С тех пор всякую ночь выходят русалки. Одна из них смуглая, черноглазая, точно Маша-утопленница. Они останавливают прохожего, смеются, щекотят его; они все хотят узнать барона Фридриха фон Граузенгарда.
Так гласит предание.
А. К.-ъ
ТАИНСТВЕННЫЙ ТУАЛЕТ
Повесть
По дороге от В-a к О-е стоит в степи трактир, — крытая камышом изба с почерневшею от дыма и дырявою трубою. Хата эта, несколько больше обыкновенных в Новороссийском краю, разделена на две половины, из которых одна как бы назначалась для лучших проезжающих. При ней находятся существенные выгоды: обложенный белым камнем круглый колодезь, из которого, по чрезвычайной глубине его, таскают по веревкам в кожаных ведрах грязную воду. Кругом на двадцать верст не видно ни хуторка, ни деревеньки, ни одного деревца, ни одного кустарника: только стелется необозримая, гладкая равнина, взволнованная белыми, бархато-серебристыми кистями ковыля, сливаясь синей полосой с горизонтом. Ветер свободно катается по этой пушистой траве, которой ни одно почти животное не ест — и для которой нет столько ног, чтоб ее можно было здесь вытоптать или измять.

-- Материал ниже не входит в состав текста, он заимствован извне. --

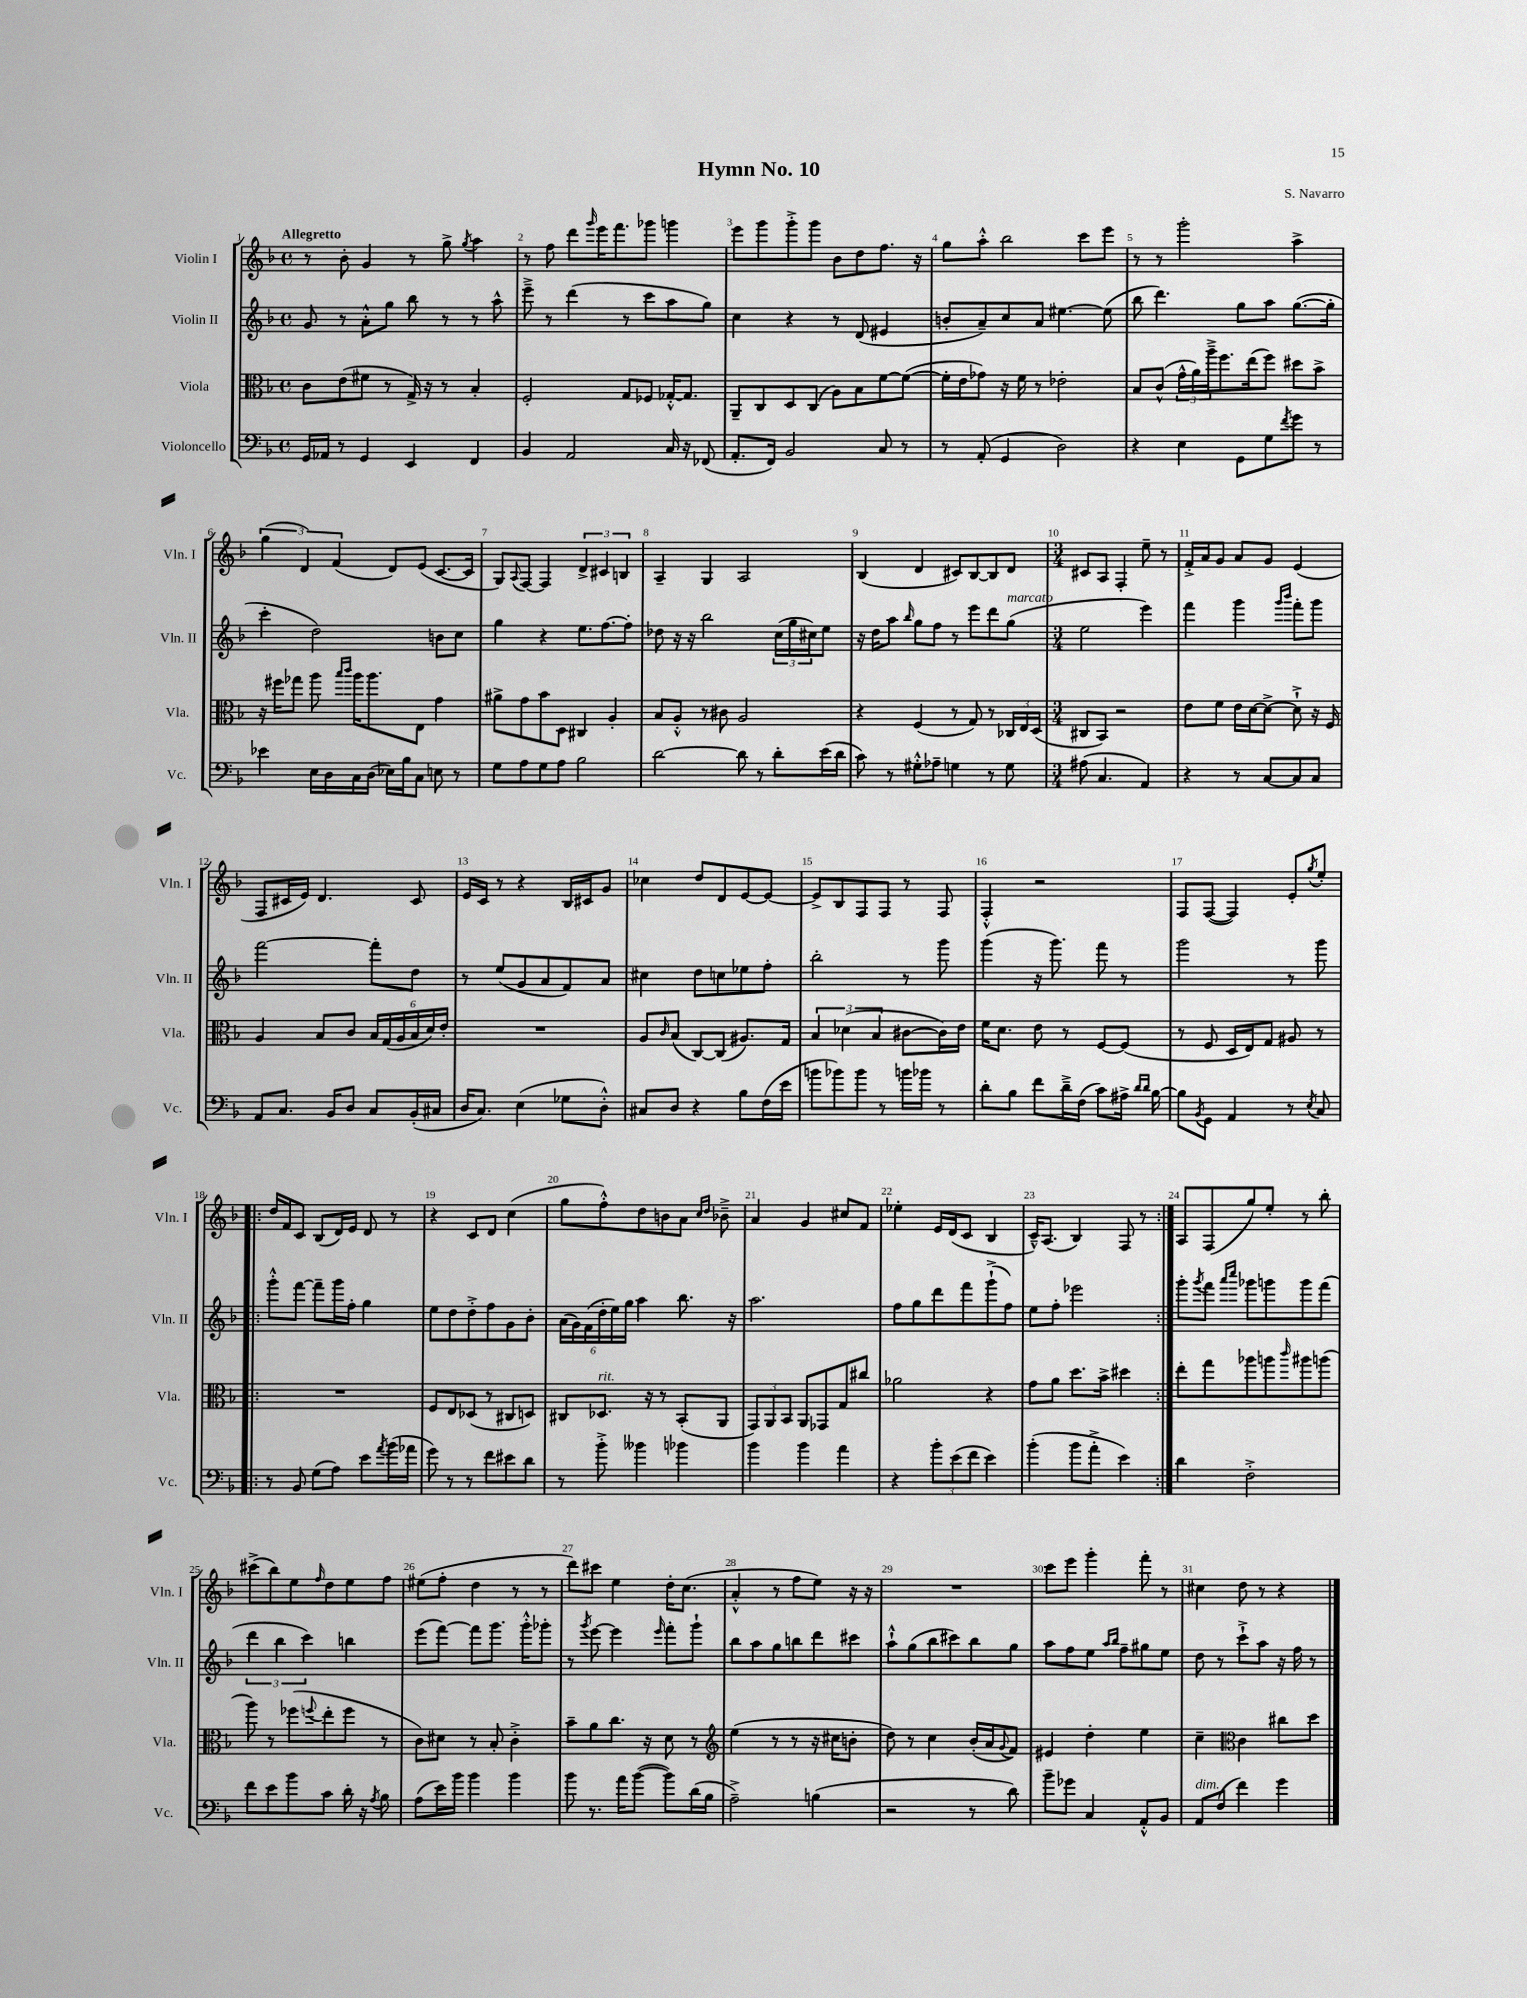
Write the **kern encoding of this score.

Глядя на эту широту, на этот раздол природы, воображение ваше кипит мечтами, и что-то особенное, чего нельзя высказать, увлекает вас в пустынность, безбрежность степей, по которым и теперь еще проносятся иногда остатки диких табунов, рисуясь на темном небосклоне летучими толпами. Так и хочется убежать в чистое поле, потонуть в безвестной глуши его, забыть жизнь с ее заботами, суетами, отношениями… Тут памятны еще предания безоблачной воли, не забыты песни степей и козацкой славы.